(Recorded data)
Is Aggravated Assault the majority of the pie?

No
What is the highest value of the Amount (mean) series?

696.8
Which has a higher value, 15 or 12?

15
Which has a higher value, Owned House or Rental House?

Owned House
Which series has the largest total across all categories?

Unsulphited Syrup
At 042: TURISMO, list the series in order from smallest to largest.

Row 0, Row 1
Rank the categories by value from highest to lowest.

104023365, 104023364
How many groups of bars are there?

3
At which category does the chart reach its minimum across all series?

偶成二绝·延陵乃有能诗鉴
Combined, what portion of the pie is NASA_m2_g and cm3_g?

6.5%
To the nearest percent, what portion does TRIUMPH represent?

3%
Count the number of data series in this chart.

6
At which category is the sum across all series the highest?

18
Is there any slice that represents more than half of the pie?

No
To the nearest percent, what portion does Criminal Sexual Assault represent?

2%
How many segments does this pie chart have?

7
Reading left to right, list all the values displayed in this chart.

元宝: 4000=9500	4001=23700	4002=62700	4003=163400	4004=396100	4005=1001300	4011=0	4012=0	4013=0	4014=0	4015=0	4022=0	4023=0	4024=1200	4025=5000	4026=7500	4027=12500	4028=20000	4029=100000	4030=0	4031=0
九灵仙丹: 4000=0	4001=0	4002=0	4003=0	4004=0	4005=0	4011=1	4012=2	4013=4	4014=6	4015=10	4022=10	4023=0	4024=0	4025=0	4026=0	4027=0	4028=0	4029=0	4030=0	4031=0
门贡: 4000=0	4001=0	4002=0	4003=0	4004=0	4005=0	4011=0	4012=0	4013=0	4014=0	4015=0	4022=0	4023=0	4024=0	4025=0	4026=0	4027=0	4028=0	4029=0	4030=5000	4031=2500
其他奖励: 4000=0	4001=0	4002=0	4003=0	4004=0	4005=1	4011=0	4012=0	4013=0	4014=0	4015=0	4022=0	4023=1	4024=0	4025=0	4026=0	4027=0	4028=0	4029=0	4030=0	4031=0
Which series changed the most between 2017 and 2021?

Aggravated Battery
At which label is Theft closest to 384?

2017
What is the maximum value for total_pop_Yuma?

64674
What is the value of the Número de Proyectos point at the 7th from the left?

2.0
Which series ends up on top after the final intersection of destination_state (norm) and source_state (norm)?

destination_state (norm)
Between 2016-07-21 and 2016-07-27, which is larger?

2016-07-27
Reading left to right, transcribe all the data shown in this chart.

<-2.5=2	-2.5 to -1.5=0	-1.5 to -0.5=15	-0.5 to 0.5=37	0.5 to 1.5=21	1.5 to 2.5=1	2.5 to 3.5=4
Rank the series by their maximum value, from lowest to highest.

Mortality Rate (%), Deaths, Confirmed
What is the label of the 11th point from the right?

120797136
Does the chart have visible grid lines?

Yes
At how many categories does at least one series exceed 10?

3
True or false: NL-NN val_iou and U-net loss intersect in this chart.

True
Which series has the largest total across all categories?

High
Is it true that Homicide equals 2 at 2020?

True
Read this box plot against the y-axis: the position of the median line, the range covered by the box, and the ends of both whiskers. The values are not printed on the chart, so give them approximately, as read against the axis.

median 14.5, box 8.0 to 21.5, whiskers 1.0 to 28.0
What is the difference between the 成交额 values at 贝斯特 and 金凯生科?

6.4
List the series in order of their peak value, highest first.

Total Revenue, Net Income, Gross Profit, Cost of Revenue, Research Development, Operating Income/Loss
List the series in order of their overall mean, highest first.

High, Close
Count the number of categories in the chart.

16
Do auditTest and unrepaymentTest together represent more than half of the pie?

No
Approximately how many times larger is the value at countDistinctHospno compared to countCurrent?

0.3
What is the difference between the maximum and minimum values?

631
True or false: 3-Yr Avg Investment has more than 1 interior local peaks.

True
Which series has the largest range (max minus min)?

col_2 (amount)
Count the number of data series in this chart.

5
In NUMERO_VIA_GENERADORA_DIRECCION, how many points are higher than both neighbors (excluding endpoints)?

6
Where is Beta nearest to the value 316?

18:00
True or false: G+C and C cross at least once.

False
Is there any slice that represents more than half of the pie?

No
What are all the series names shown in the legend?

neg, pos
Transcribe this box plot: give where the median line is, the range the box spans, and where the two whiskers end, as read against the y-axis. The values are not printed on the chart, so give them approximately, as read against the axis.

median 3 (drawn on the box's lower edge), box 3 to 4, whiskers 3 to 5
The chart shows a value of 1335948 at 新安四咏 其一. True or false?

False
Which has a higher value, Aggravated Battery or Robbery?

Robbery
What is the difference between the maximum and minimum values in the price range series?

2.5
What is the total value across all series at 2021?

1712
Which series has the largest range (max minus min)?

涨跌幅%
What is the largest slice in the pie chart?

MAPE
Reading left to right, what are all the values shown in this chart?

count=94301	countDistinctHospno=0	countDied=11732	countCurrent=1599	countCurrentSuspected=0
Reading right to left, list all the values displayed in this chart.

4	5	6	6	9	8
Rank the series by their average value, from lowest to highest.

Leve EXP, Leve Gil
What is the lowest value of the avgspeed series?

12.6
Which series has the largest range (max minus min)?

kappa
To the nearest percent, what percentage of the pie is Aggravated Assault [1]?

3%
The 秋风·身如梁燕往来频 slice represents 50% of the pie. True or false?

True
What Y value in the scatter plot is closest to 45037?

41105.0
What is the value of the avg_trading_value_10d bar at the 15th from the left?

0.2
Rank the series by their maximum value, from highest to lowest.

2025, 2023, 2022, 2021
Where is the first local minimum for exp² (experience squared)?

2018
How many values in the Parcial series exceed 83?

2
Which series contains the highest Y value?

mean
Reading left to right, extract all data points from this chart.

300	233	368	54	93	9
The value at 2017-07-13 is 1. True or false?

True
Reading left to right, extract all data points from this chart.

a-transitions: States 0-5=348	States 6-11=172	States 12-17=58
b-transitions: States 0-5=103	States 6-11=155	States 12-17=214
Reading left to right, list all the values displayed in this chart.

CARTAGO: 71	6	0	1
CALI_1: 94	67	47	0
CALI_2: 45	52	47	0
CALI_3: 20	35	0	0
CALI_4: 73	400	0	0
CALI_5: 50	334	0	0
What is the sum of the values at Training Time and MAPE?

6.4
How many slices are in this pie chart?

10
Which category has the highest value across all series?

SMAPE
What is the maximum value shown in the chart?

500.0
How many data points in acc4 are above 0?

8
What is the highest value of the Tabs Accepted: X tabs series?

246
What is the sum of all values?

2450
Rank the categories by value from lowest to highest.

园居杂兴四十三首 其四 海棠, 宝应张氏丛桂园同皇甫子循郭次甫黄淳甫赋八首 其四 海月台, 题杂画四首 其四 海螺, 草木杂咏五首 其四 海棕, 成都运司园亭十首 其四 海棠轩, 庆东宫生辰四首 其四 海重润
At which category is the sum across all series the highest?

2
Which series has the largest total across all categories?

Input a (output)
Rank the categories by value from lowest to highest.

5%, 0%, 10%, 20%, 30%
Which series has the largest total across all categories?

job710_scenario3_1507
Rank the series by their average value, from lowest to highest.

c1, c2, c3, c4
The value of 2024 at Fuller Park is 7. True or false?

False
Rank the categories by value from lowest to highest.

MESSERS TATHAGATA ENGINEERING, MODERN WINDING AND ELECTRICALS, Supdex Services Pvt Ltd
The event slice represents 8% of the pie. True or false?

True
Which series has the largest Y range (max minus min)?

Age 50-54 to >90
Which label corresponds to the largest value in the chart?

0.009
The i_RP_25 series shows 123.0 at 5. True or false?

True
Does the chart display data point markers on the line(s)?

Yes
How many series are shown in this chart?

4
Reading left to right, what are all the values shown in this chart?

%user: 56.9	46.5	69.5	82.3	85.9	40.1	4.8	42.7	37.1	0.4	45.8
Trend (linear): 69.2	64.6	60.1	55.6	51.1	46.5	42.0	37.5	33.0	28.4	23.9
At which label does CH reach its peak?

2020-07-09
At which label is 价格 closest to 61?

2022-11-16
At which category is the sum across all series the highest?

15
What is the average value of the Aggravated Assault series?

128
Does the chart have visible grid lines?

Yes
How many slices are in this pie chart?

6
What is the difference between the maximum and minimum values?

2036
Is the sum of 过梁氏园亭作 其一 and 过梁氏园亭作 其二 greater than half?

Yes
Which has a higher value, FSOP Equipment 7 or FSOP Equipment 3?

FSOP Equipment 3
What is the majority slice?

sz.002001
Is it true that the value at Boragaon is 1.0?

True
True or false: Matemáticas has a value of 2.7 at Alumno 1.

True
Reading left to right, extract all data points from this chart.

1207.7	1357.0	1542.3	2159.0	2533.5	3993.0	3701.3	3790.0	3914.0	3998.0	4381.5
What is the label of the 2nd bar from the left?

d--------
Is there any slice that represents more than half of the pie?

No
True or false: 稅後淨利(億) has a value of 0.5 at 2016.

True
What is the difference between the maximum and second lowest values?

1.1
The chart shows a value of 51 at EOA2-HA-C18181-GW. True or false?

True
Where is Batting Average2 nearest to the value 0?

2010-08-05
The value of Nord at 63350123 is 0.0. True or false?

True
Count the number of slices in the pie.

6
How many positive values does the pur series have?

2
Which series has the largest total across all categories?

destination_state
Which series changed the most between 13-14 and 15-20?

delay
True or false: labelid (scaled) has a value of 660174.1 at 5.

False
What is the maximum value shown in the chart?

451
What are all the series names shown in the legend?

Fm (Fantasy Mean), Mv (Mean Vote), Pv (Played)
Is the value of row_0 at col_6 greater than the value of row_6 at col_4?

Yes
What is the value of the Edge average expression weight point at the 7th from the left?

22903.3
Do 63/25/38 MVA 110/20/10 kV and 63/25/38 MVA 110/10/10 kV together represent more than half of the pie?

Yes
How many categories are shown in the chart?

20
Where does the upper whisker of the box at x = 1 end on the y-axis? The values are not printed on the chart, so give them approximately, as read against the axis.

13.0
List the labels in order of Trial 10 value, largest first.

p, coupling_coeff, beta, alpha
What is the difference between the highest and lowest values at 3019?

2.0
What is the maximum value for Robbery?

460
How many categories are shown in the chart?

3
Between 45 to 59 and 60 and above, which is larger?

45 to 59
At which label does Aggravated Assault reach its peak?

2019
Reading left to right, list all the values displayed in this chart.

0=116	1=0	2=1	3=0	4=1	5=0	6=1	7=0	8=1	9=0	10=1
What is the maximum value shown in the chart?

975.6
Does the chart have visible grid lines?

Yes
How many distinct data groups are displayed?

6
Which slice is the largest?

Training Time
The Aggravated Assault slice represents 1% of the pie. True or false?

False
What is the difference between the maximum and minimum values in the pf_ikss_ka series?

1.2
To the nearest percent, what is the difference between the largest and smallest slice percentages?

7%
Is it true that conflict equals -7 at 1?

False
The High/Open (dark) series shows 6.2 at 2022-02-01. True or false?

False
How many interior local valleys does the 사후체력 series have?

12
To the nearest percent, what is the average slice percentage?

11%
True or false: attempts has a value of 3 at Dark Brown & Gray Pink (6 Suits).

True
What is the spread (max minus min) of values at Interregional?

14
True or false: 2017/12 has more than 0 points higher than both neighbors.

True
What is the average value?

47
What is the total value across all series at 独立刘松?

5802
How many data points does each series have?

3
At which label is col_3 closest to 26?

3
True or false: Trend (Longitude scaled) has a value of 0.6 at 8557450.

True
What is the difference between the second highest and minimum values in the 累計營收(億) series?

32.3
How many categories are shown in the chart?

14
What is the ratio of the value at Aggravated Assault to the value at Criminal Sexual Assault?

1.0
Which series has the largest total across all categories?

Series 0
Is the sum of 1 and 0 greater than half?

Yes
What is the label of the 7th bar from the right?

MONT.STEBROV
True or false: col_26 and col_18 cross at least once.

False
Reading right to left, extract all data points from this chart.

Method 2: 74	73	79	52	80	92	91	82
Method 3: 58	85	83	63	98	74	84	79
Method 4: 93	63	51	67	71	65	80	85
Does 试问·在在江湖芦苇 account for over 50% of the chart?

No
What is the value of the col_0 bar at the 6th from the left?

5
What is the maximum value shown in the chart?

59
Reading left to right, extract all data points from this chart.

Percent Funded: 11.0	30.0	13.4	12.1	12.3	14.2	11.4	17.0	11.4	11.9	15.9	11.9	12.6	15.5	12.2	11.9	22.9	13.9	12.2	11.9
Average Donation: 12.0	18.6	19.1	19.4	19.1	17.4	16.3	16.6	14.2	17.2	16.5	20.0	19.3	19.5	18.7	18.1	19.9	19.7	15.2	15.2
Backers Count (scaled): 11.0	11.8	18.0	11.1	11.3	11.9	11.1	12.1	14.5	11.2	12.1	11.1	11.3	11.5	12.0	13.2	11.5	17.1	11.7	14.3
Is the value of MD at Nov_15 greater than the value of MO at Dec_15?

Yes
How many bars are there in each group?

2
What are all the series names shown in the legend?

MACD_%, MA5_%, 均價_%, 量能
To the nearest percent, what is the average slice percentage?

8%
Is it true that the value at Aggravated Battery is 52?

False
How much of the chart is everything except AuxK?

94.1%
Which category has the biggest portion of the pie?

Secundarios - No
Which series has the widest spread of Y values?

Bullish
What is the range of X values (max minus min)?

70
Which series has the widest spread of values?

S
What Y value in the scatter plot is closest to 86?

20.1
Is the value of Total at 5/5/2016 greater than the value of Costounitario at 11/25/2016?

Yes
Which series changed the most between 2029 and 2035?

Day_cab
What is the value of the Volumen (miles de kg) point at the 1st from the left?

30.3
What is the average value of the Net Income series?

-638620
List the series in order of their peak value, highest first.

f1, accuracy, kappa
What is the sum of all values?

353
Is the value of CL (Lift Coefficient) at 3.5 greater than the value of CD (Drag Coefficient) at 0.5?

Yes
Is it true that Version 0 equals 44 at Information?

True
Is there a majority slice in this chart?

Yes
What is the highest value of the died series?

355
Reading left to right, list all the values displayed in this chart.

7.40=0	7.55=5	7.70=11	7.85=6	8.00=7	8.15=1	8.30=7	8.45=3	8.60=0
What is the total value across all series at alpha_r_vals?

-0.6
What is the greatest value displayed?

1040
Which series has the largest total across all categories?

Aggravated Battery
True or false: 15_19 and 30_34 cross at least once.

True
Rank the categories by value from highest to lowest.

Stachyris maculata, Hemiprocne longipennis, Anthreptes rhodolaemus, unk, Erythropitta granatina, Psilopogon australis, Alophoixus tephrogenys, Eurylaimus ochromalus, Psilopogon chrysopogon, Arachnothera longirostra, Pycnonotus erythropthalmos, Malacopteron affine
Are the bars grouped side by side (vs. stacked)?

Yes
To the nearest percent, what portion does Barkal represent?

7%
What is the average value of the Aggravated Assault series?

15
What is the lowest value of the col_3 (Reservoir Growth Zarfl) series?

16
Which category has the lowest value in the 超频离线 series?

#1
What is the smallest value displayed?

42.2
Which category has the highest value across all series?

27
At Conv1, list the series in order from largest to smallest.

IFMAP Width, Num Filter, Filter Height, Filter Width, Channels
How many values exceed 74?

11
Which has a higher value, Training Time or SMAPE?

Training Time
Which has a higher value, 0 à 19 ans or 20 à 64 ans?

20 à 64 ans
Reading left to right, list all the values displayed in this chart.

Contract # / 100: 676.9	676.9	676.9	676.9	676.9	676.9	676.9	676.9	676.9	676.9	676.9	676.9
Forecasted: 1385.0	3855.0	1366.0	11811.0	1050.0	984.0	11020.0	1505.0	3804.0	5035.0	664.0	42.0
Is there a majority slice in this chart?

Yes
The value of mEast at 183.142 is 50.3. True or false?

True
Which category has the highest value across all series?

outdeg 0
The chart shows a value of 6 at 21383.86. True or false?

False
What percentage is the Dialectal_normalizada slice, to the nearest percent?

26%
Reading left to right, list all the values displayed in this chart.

* TASK STATEMENT
Return the recorded data verbatim, beginning with its first line and continuing through the line that contains "How many groups of bars are there?", with that line included.

* RESPONSE FOR THIS EXERCISE
Is Aggravated Assault the majority of the pie?

No
What is the highest value of the Amount (mean) series?

696.8
Which has a higher value, 15 or 12?

15
Which has a higher value, Owned House or Rental House?

Owned House
Which series has the largest total across all categories?

Unsulphited Syrup
At 042: TURISMO, list the series in order from smallest to largest.

Row 0, Row 1
Rank the categories by value from highest to lowest.

104023365, 104023364
How many groups of bars are there?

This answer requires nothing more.